The vehicle will be developed at Urban Aeronautics’ subsidiary, Metro Skyways Ltd. based in Israel, with first manned flights projected to start at some point between 2021 and 2022, to be followed by FAA certification. Metro Skyways’ CityHawk is the first of two, hybrid powered, manned Fancraft planned for development.
CityHawk, explains the company, is being designed as a true equivalent to a ground taxi or family sedan in both appearance and passenger capacity. The aircraft will feature a compact, wingless fuselage. Urban Aeronautics states it will be first in its class with genuine fly anywhere, land anywhere capability.
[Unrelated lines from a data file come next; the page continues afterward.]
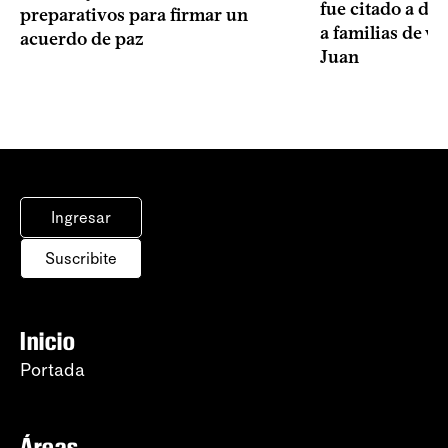
fue citado a de
preparativos para firmar un
a familias de v
acuerdo de paz
Juan
Ingresar
Suscribite
Inicio
Portada
Áreas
Initial development and testing will utilize two, 1,000-horsepower-class turboshaft engines coupled to electric power generators for operating the vehicle’s thruster propellers. Upon the issuance of an FAA Type Certificate for the basic air vehicle, in conjunction with Urban Aeronautics’ Canadian partner Cert Center Canada (3C), the company will transition the design of the main power supply for CityHawk to 100 per cent hydrogen propulsion.
Urban Aeronautics explains the pre-production “configuration freeze” for CityHawk is the result of having successfully completed a series of customer demonstrations of the company’s unmanned variant, Cormorant, at a second subsidiary called Tactical Robotics Ltd. The one-tonne Cormorant has so far completed 250 flights leveraging the technology that is behind both Cormorant and CityHawk.
CityHawk’s design is identical to the Cormorant’s configuration, but it will be equipped with two engines in order to conform with FAA’s existing commercial certification requirements, which call for the continuation of flight in the event of an engine failure. This safety feature is in addition to CityHawk’s ability to deploy a ballistic parachute in the event of a catastrophic failure.
CityHawk is designed to meet the current FAA requirements for twin engine helicopters (FAR 27). Urban Aeronautics says its main advantage over helicopters, as well as currently proposed eVTOL aircraft, is its car-sized dimensions. This is the result of its wingless, “rotorless” design, combined with its payload of up six occupants. All of the vehicle’s rotors are internal to the fuselage, which provides safety to ground personnel and noise reduction.